When you think of a hearty stew, which meat comes to mind? For me, I’d look for stewing beef at the grocery store; however, I wanted a healthier alternative. Earlier this week as I was flipping through channels on television, I stopped on TLN and watched Ricardo (I think) in French. I couldn’t understand, but I watched as he sauteed some vegetables while searing a large piece of pork. I didn’t watch the whole episode, but that image stayed with me and I decided I wanted to make a pot of braised pork. The weather has finally dipped this week (but not today, reaching 19C), and cold weather prompts me to make comfort foods.
I liked the recipe from Melissa d’Arabian because she uses pieces of pork versus a whole roast. This is my version:
- 2 pounds pork shoulder, cut into 6 large chunks
- Salt and freshly ground black pepper
- olive oil
- 1 large Spanish onion, chopped
- 6 celery hearts, chopped (3 hearts reserved)
- 2 large carrots, chopped (1 carrot reserved)
- 1/2 bulb of large fennel (1/2 of it reserved)
- 2 cloves garlic, roughly chopped
- 2 tablespoons tomato paste (roughly)
- 2 tablespoons all-purpose flour
- 1 cup red wine (use wine that you would drink)
- 1 1/4 cups beef stock or broth
- 1 bunch parsley (stems & leaves), tied with string
- 2 bay leaves (dry)
- Chop everything and split into the reserve bowl and the immediate use bowl. For the immediate use, I chopped everything slightly smaller.
- Preheat your braising pot to medium-high heat, preferably something you can take from stove-top to oven. I purchased a 2 pound boneless pork shoulder roast. Roughly cut it into 6 pieces and pat dry. Season generously with salt.
- Preheat oven to 325 degrees F
- Once your pot is hot enough, coat the bottom with a think layer of olive oil and place your chunks of meat into the pot. It’s going to make a mess of splattered oil. Depending on the size of your pot, you may need to sear the meat in batches. Brown the meat on all sides until a golden crust forms. This process took about 15 minutes. Transfer the pork to a plate.
- To the pan add the immediate use onion, celery, fennel, and carrot and sweat until softened. Adding some salt will help with the sweating. You could do this in batches, but I put it all in and hence this step took about 15 minutes.
- Add the garlic and sweat another 2 minutes.
- Stir in the tomato paste and cook for 3 minutes to cook off the raw flavour.
- Add in the flour and cook another 2 minutes to cook off its raw flavour.

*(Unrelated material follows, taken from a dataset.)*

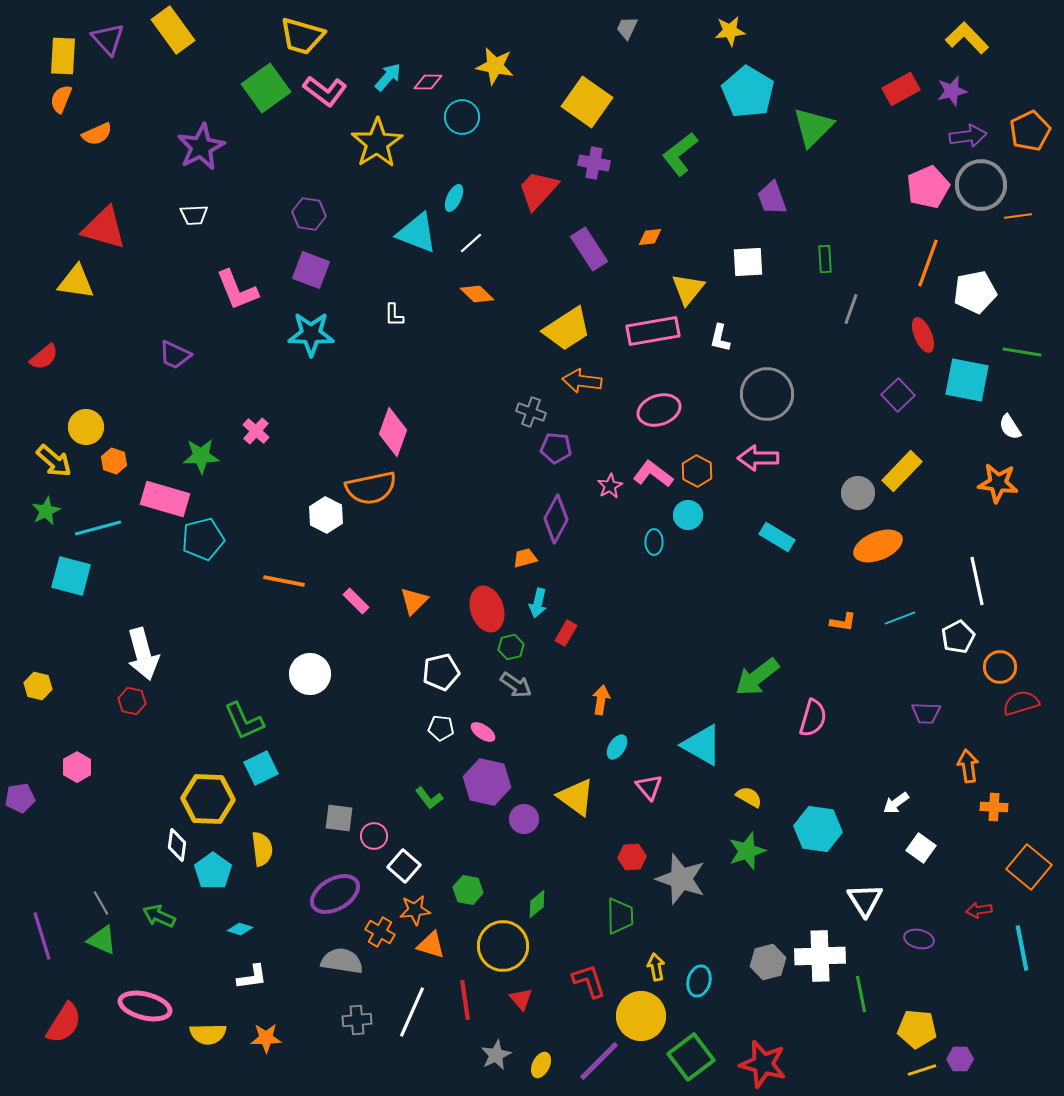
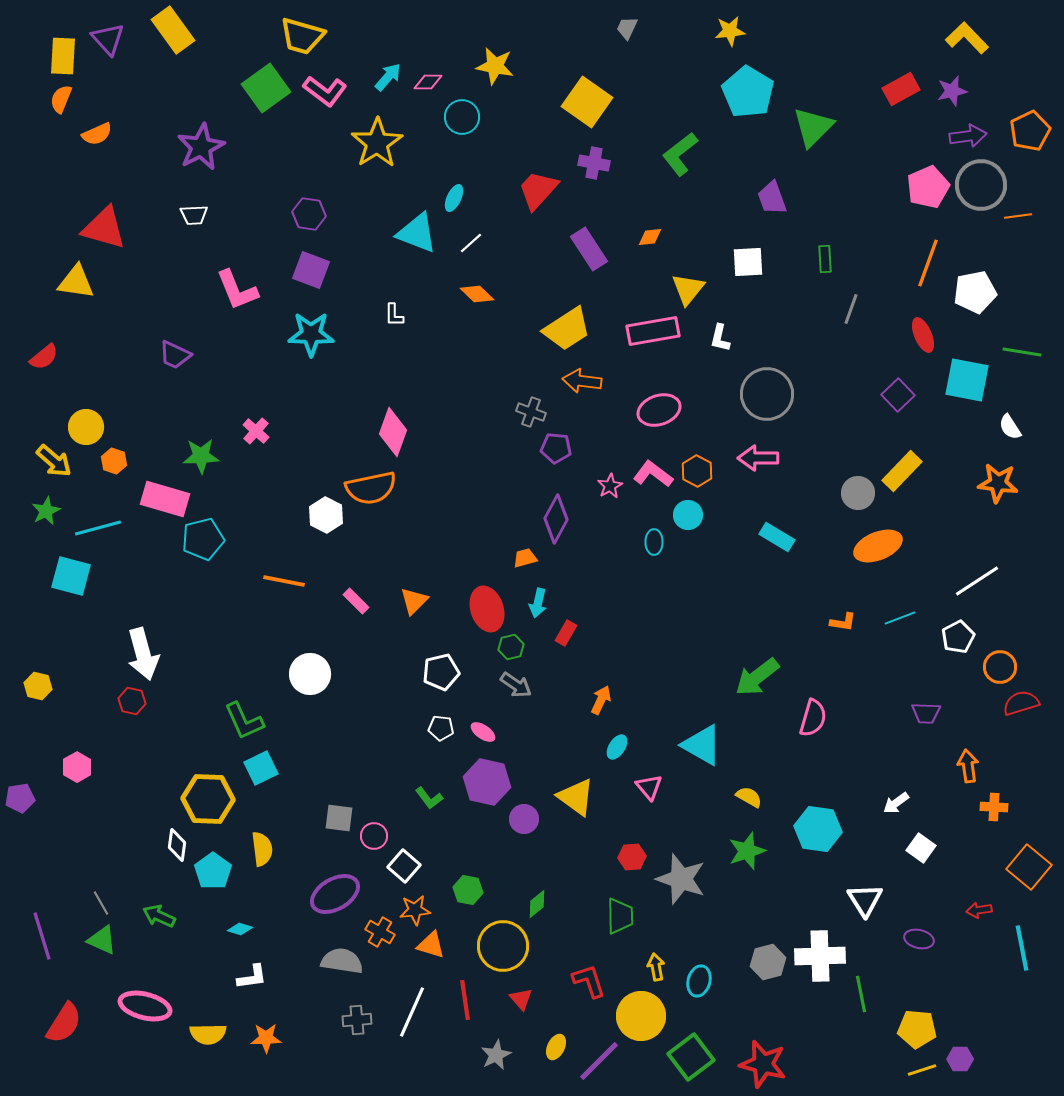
white line at (977, 581): rotated 69 degrees clockwise
orange arrow at (601, 700): rotated 16 degrees clockwise
yellow ellipse at (541, 1065): moved 15 px right, 18 px up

- Pour in the wine and reduce it by half. I put a lid on and left it for 3-5 minutes.
- Return the pork to the pot, then stir in the beef stock, parsley stems, and bay leaves. I only needed 1 cup of the stock. I only added enough so that the pork was only half submerged in the braising mixture. Do not cover the pork with liquid.
- Cover the pan and place it in the oven to braise until the meat is fork tender, about 2 hours. After 1.25 hours, I checked on my meat for tenderness. It was looking good, so I added the reserved vegetables and another 1/4 cup of the stock and placed the pot back into the oven for another 45 minutes.
For us, this recipe serves two with leftovers (or 3 with no leftovers).
Hubs was inspired to bake up a baguette to go with the braised pork. I absolutely love fresh bread! Since he needed to crank the oven temperature up to 425 degrees C, I decided to roast some potatoes. There is an easy but tasty roasted potato recipe in the Love & Lemons cookbook on page 217. I only had two potatoes on hand, but that’s enough for us. I diced them up and added the mixture of olive oil, Meyer lemon zest and juice, Dijon, chili flakes, dried rosemary, and salt and pepper. I love when roasted potatoes are crunchy on the outside and fluffy inside. It was perfect.